Two weeks ago I undertook a performance evaluation of the two primary methods of capturing images on the Raspberry PiCamera v2. Here I wish to outline the parameters and summarize the results. The target device was the RPI0W.
Evaluation Setup
Our desired outcome was to determine image capture and save times vs. image file sizes. Along the way we learned a few other things about using the Picamera. Our investigation necessitated a 5-dimensional test matrix:
- Dim 0: Capture software (Raspistill vs. Picamera 1.13)
- Dim 1: Sensor Mode
- Dim 2: Resolution
- Dim 3: Encoding (PNG vs JPG)
- Dim 4: Downsampling to lower JPG qualities via Python Image Library (Pillow)
For our resolution list we covered standard resolutions in 4:3 and 16:9 aspect ratios from 640×480 to 3280×2464. We used this handy reference chart from wikipedia as a guide for selecting resolutions to investigate.
The resolution list was cross-referenced to the Picamera sensor mode list. Each mode has a maximum resolution at a given field of view with a certain aspect ratio. The information about Picamera sensor modes is found on the Picamera 1.13 documentation website. We set up the follwoing mode resolution matrix:
- Mode 1: 640×480, 768×576, 800×600, 960×720, 1024×768, 1152×864, 1224×918, 1280×960, 1400×1050, 1440×1080, 1920×1080
- Mode 2: 640×480, 768×576, 800×600, 960×720, 1024×768, 1152×864, 1224×918, 1280×960, 1400×1050, 1440×1080, 1920×1080, 1600×1200, 2048×1536, 3280×2464
- Mode 3: skipped, identical to Mode 2
- Mode 4: 640×480, 768×576, 800×600, 960×720, 1024×768, 1152×864, 1224×918, 1280×960, 1400×1050, 1440×1080, 1600×1200, 1640×1232
- Mode 5: 640×480, 768×576, 800×600, 960×720, 1024×768, 1152×864, 1224×918, 1640×922
- Mode 6: 640×480, 768×576, 800×600, 960×720, 1280×720
- Mode 7: 640×480
Each of these images were taken with both Raspistill and Picamera v1.13 in PNG and JPG encoding. After the images were taken they were down sampled by Pillow to JPG qualities 90 to 10 in increments of 10. For the sake of comparison we also down sampled JPG images directly within Raspistill and Picamera. We evaluated about 1,000 images.
The camera was placed in an enclosed environment with a stable mount, stable lighting, and a static object for the picture. Shutter speed and exposure modes were also held static to prevent automatic exposures from arbitrarily changing processing times and image sizes.
Our script was written in Python. Of course Picamera v1.13 can be installed via PIP. A BASH command was set up and executed with the Python OS library.
Results
Raspistill vs Picamera
For all modes, resolutions, and both image encodings, Picamera v1.13 captured images in less time. For JPG images, the capture time was about 4-5 seconds less than Raspistill. For PNG images, the capture time was about 1-2 seconds less.
In most cases Raspistill file size was less than Picamera v1.13. For larger images in JPG encoding, this amounted to about 300 Kb. For smaller images the difference was much less.
Sensor Mode and Resolution
Changing the sensor mode from maximum field of view (Mode 2) while holding the resolution static shows a decrease in both capture time and file size as the field of view is decreased (Mode 2 to 4 to 5 to 6 to 1 to 7)–see modes page.

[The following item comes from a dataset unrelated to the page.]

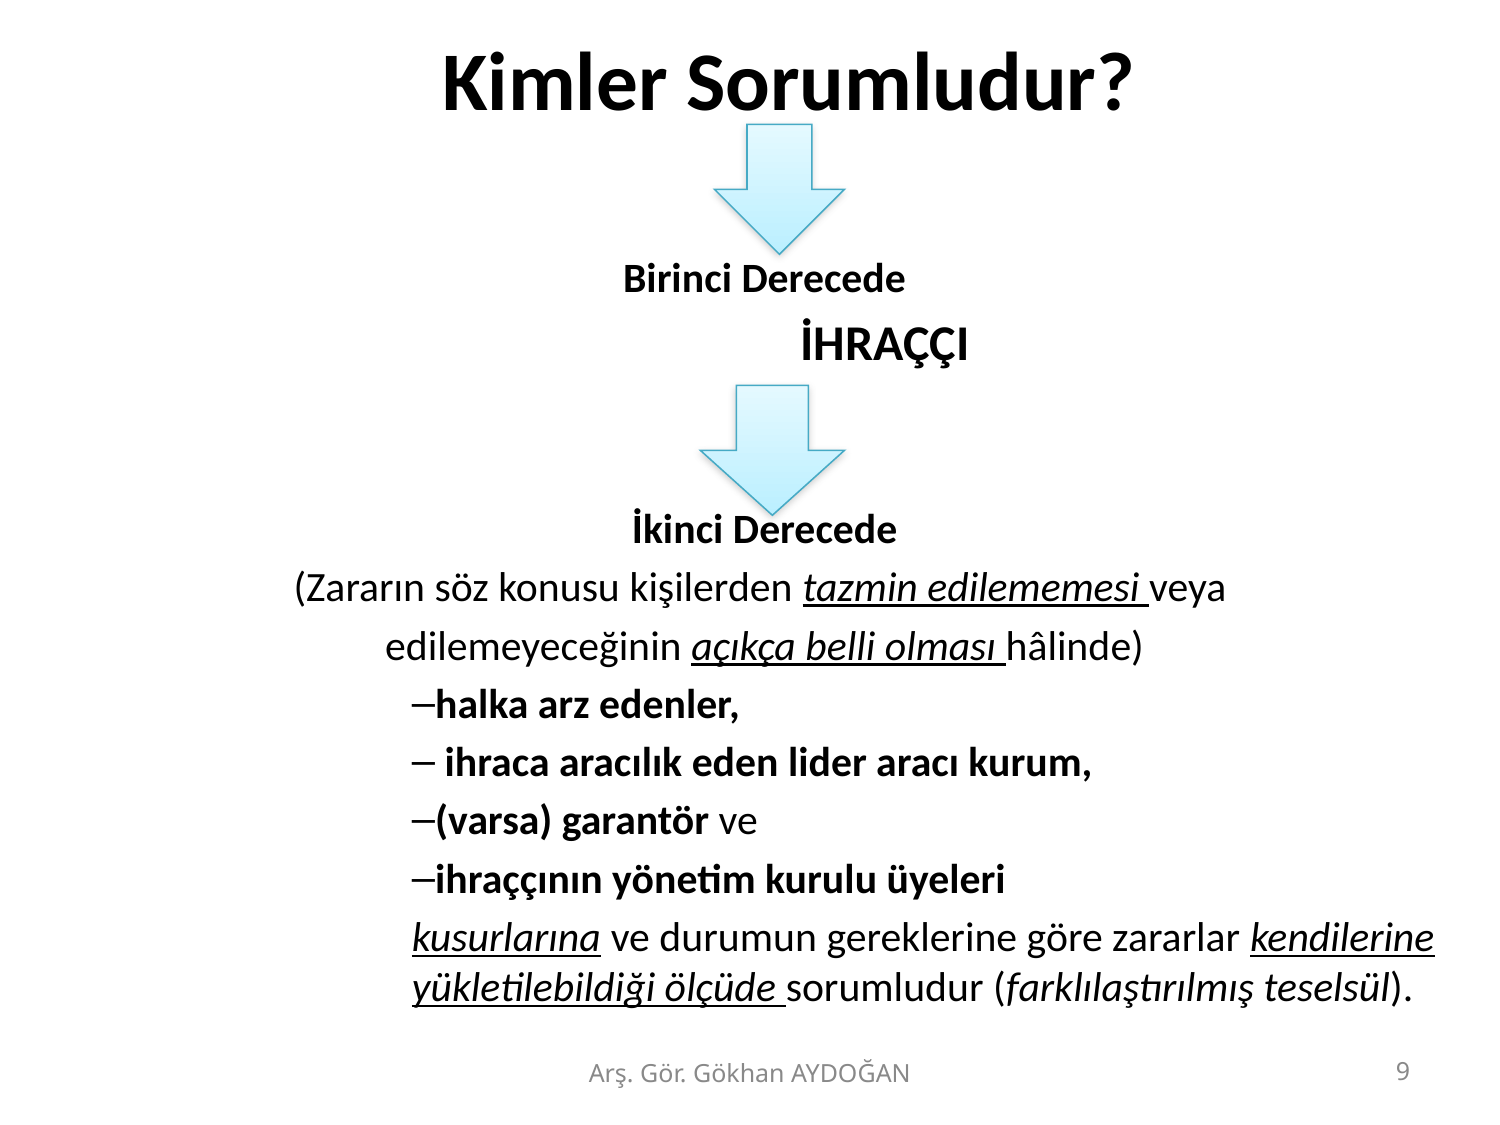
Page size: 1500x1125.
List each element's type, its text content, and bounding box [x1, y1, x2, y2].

This amounts to about 0.25 second difference in time and a 5 to 10 Kb difference in file size for a 640×480 image.
Holding the mode static, while decreasing resolution from the native resolution also results in lower capture times and file sizes. While this result may seem intuitive, we wished to confirm because how the camera software handles non-native resolutions is not clear.
In the process of executing our tests we learned that each mode can accept any arbitrary resolution at lower than the maximum specified for the mode–the lower the resolution the better capture time and smaller file size. We also noted that changing the resolution did not change the vertical aspect in the field of view, only the horizontal aspect was changed.
Encoding
Another expected result is that JPG images had much faster capture times and lower file sizes for all resolutions. Nothing interesting here.
Image Quality
We compared JPG image quality outputs directly from the capture software to that produced by Pillow. The capture software quality 10 was visually much better than Pillow quality 10 and produced a much bigger file size. The quality settings for both outputs were non-linear. Differences in file sizes at the bottom of the scale were much smaller than at the top of the scale. The Pillow software seemed to use a more aggressive quality down sampling algorithm; however, it did add anywhere from 0.5 to 2.5 seconds of processing time depending upon image resolution.